On January 1, then, azruavatar wrote about Beltran as a core player. The Beltran deal—and the Rafael Furcal extension a few days earlier—solidified the identity of the 2012 offense: A bunch of injury-prone and/or old guys taking roughly starter-sized slices of at-bats wherever they were.
That was accurate, read broadly, but not in the clockwork way I imagined it; Carlos Beltran and David Freese managed to stay mostly healthy, while Lance Berkman barely played at all. That meant Allen Craig became a de facto starter, playing 27 games in the outfield and 90 at first, and Matt Carpenter (35 1B, 5 2B, 28 3B, 18 OF) became the designated substitute-hitter.
Meanwhile, on the infield—
Tyler Greene was the starting second baseman, probably
That was in doubt by the end of Spring Training, and by the time the Cardinals traded him for the right to not think about Tyler Greene anymore he'd played just 47 games there, a number eventually topped by Skip Schumaker (59) and Daniel Descalso (83.)

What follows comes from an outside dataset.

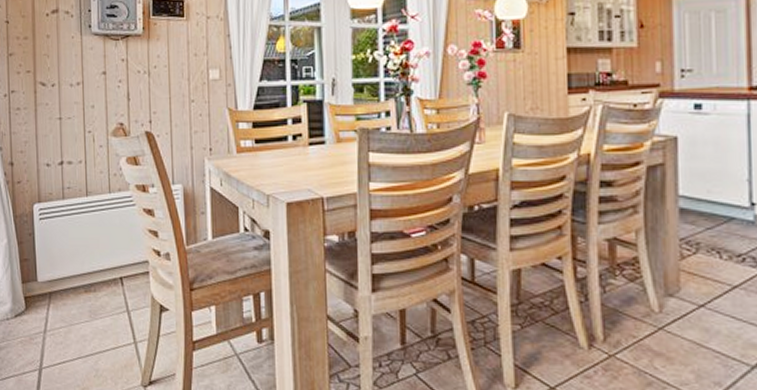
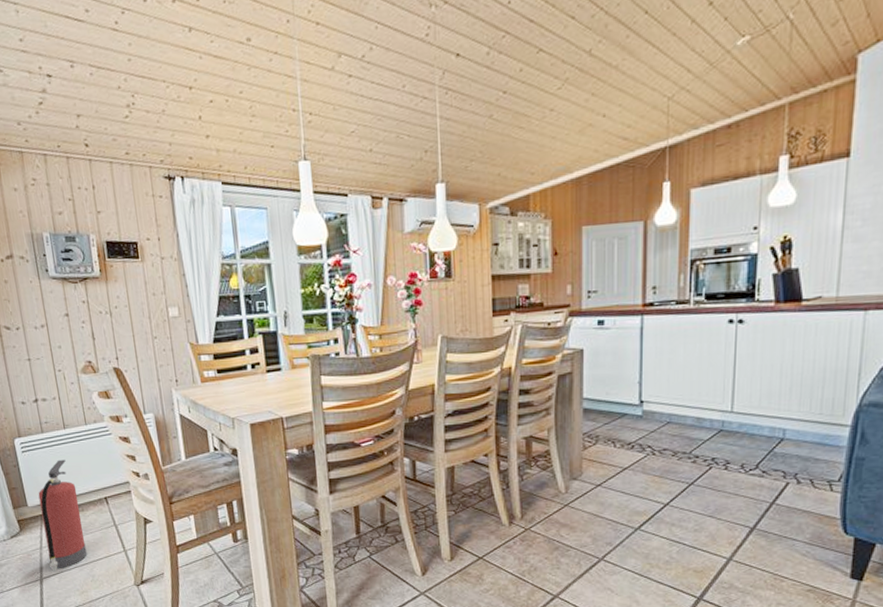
fire extinguisher: none [50,230,94,363] -> present [38,459,87,573]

All that happened shortly before Rafael Furcal's season-ending injury and the Cardinals' related conclusion that Daniel Descalso wasn't really a shortstop after all, and that weird conspiracy of replacement-level infielding was the necessary condition for Pete Kozma's, 25-game impression of Nomar Garciaparra.
Chris Carpenter was going to pitch
The knock-on stuff from Chris Carpenter's absence is reason-enough to throw up your hands and retire from prediction-making. Lance Lynn became a starter, and then a great starter, and then a starter everyone was a little worried about; Joe Kelly became an interesting guy with a 97-mph sinker, instead of a boring guy with a sinker you'd heard about; Trevor Rosenthal sneaked into the bullpen; Shelby Miller got a chance to escape from prospect jail.
All the prospect lists we just finished talking about are filled with pitchers whose place on the ladder was altered by Carpenter's absence. It'll happen again in 2013.
You could predict a few months out that Lance Berkman or Chris Carpenter will be hurt, or that Tyler Greene will not successfully win the second base job. But the next step—who steps up, how they do it, and when the Cardinals decide to, say, start Pete Kozma instead of making a Rafael-Furcal-style acquisition—makes things difficult.
The obvious questions here are in the middle infield; one of Ryan Jackson, Kolten Wong, or Greg Garcia could push his way into the middle infield picture if Daniel Descalso starts slowly or Rafael Furcal doesn't stay healthy. Or Pete Kozma could slug .560 again. But every January there's still a lot of practice-field injuries and managerial whims keeping us from actually knowing what the team will look like in May.